INSTRUCTIONS TO FOLLOW =
In the lines below, the string "Metadata" may appear; say how many lines hold it and give nothing more.

[Stored data entries]
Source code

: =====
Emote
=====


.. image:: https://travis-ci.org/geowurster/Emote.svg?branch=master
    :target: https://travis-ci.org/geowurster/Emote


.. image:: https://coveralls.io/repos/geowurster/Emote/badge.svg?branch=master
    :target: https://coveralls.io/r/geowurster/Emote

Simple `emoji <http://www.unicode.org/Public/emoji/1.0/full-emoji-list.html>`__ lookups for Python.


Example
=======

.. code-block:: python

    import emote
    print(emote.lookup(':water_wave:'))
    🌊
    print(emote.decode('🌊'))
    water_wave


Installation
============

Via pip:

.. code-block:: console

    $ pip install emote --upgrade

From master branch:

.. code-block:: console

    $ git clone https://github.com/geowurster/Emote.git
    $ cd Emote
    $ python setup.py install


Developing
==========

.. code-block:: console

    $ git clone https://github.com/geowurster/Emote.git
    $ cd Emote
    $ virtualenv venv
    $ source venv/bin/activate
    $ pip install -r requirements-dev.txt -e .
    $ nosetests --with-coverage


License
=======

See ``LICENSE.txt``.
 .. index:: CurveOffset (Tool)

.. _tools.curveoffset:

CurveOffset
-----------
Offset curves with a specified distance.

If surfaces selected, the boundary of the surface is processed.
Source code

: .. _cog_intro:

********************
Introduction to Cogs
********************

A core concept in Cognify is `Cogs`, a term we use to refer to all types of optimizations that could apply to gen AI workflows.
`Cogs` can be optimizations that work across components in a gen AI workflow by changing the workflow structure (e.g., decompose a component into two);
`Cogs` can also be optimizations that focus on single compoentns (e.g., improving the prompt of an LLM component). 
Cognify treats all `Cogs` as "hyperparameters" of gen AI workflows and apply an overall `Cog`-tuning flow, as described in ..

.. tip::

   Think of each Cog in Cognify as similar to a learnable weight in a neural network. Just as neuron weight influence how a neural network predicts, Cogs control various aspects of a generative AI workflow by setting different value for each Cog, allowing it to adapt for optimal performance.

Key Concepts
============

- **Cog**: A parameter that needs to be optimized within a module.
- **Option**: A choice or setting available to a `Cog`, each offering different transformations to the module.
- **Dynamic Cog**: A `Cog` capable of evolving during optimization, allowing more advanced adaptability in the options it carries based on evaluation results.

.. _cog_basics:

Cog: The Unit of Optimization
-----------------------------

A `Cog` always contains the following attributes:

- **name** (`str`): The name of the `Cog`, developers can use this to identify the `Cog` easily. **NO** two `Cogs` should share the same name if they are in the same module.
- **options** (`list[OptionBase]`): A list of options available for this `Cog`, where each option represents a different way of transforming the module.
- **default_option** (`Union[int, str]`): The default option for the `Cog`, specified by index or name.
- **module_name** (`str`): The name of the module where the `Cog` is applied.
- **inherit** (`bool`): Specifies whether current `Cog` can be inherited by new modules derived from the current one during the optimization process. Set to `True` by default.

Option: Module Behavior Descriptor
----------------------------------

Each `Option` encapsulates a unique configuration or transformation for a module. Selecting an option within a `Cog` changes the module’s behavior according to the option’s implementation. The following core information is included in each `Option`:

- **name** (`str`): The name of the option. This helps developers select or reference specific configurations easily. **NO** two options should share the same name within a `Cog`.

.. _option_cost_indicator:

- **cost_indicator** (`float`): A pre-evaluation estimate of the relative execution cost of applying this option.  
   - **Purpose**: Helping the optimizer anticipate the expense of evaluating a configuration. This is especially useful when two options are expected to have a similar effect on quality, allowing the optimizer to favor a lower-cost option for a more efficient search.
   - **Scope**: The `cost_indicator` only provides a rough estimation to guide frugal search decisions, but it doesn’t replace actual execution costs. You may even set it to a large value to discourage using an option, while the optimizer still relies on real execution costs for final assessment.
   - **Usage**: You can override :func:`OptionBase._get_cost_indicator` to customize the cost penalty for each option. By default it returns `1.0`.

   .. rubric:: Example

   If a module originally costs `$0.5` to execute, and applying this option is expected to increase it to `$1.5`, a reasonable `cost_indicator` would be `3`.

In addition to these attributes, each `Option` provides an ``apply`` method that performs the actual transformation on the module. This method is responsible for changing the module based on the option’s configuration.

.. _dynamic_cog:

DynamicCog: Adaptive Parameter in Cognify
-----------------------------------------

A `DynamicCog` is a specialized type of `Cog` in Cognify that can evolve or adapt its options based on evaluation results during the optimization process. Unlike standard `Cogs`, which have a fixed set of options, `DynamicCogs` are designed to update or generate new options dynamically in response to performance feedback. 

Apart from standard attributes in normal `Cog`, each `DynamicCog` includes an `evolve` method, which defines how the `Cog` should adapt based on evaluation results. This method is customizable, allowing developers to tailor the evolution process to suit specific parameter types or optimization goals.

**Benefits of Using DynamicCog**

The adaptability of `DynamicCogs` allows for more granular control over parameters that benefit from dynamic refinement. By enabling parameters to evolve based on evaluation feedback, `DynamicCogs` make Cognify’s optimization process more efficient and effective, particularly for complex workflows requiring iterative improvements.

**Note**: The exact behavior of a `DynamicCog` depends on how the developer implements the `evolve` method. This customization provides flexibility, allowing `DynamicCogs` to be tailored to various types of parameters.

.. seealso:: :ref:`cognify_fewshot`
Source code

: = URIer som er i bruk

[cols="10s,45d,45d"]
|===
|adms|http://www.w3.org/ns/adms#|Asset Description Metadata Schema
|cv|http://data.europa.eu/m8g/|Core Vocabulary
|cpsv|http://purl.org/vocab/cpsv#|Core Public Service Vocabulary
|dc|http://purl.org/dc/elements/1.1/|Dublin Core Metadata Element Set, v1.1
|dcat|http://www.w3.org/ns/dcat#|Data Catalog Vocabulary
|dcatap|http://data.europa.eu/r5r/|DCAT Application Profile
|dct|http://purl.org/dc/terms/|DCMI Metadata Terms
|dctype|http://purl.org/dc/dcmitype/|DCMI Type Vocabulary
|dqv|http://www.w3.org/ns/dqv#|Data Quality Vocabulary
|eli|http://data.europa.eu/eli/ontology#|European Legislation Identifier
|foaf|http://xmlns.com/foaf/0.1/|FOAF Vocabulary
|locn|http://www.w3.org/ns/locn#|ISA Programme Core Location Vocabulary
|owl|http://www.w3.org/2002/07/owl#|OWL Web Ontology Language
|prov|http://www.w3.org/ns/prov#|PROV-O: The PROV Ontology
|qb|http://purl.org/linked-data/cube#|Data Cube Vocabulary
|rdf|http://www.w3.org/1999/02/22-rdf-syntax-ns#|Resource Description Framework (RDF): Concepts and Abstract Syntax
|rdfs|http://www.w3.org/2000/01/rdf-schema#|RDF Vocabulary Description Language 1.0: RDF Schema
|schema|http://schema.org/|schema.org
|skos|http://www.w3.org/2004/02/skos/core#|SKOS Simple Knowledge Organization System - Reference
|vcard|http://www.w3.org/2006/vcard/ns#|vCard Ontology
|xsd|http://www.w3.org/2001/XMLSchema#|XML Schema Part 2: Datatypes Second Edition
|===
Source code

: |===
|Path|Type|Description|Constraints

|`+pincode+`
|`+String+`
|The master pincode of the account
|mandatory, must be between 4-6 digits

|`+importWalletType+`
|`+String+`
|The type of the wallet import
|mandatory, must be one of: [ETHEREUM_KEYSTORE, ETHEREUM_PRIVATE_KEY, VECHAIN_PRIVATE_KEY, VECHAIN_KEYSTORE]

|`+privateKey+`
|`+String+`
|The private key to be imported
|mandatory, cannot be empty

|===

RESULT =
3